Her brows, dark as her lustrous hair, were a perfect long arch.

Her cheekbones prominent.

And her lips…

He focused on them much too often.

Her mouth made a perfect full bow. Laughing, smiling, grinning, speaking in glowing terms about their experiences in Paris and their move into this house.

The hour waned. The time for tea had passed.

The Hardestys and the Templetons made their farewells. The Manchesters rose to leave.

He must, as well.

As they stood in the foyer and the butler collected the guests coats and umbrellas, Mrs. Manchester told the Hanniford ladies that she hoped they would meet again soon.

“We’re to present our Dahlia in society,” Mrs. Manchester said with a frisson of delight. “Just like you, Miss Hanniford.”

Dahlia Manchester pressed her lips together, blushing red as a radish. “Mama, please.”

“You understand, I’m sure,” the lady said by way of apology for her forwardness. “We’re eager to get on with showing her about. Will all of you attend the Earl of Darforth’s supper?” She took on the air of a conspirator.

Marianne shifted. Chaumont froze, her face made of ice, at the lady’s gauche mention of another’s invitation.

Julian set his teeth at the woman’s breech of etiquette.

Lily smiled, ignoring the lack of protocol. “We will.”

“Marvelous. And the Carbury house party?”

Marianne cast a stern eye at the butler to continue his task of assisting all with their coats.

Lily grinned, all grace. “That, too.”

“Oh, wonderful.” Mrs. Manchester clasped her hands before her in joy.

Dahlia secured the buttons on her coat. “Mama, we must go. Thank you so much for a lovely afternoon.”

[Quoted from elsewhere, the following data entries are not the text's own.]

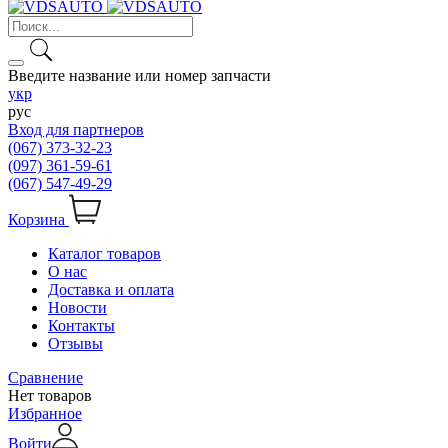
Введите название или номер запчасти
укр
рус
Вход для партнеров
(067) 373-32-23
(097) 361-59-61
(067) 547-49-29
Корзина
Каталог товаров
О нас
Доставка и оплата
Новости
Контакты
Отзывы
Сравнение
Нет товаров
Избранное
Войти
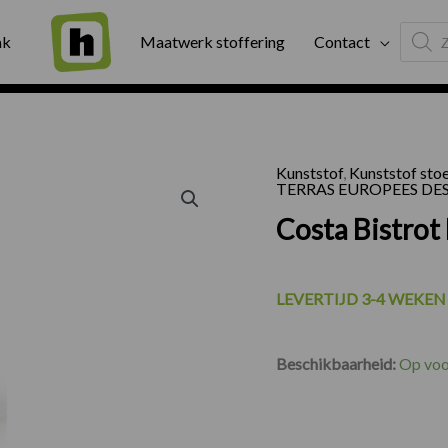
Produc
ng
Binnen twee werkdagen geleverd
Exter
ak
Maatwerk stoffering
Contact
search
Kunststof
,
Kunststof sto
TERRAS EUROPEES DE
Costa Bistrot
LEVERTIJD 3-4 WEKEN
Beschikbaarheid:
Op voo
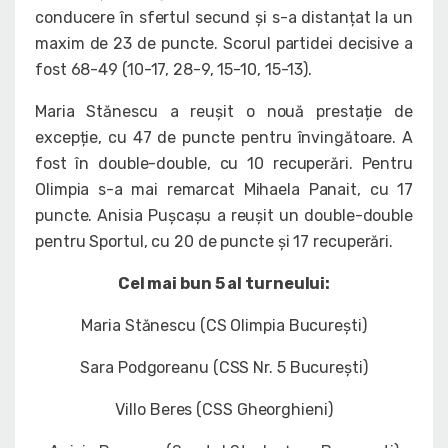
conducere în sfertul secund și s-a distanțat la un
maxim de 23 de puncte. Scorul partidei decisive a
fost 68-49 (10-17, 28-9, 15-10, 15-13).
Maria Stănescu a reușit o nouă prestație de
excepție, cu 47 de puncte pentru învingătoare. A
fost în double-double, cu 10 recuperări. Pentru
Olimpia s-a mai remarcat Mihaela Panait, cu 17
puncte. Anisia Pușcașu a reușit un double-double
pentru Sportul, cu 20 de puncte și 17 recuperări.
Cel mai bun 5 al turneului:
Maria Stănescu (CS Olimpia București)
Sara Podgoreanu (CSS Nr. 5 București)
Villo Beres (CSS Gheorghieni)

“The Carbury party will be our first in the country.” The lady was not to be diverted. “Lord Chelton, I understand you are invited, too. So we will be a lovely intimate group.”

His guts twitching at the possibility, Julian wished to show some restraint lest he wag his tail, eager as a puppy to see Lily again. “I’m afraid I have not yet replied.”

Chaumont gave him the drollest look. “But your lands adjoin, do they not, Monsieur le Marquis? I would say you would be the first to attend, oui?”

“I have another pending engagement and may not be able to attend.”

“A pity,” said Mrs. Manchester.

And when Lily Hanniford’s gaze met his, Julian stilled. Disappointment lingered in those blue depths. Longing, quickly covered by a fluttering of lashes.

So. She was conflicted as well.

Dare he deny the hunger he’d glimpsed in her eyes?

He’d be a fool to call it nil. An idiot to go. A cretin to refrain.

He bowed over each lady’s hand and lingered before Lily. “I bid you good day. Until we meet again.”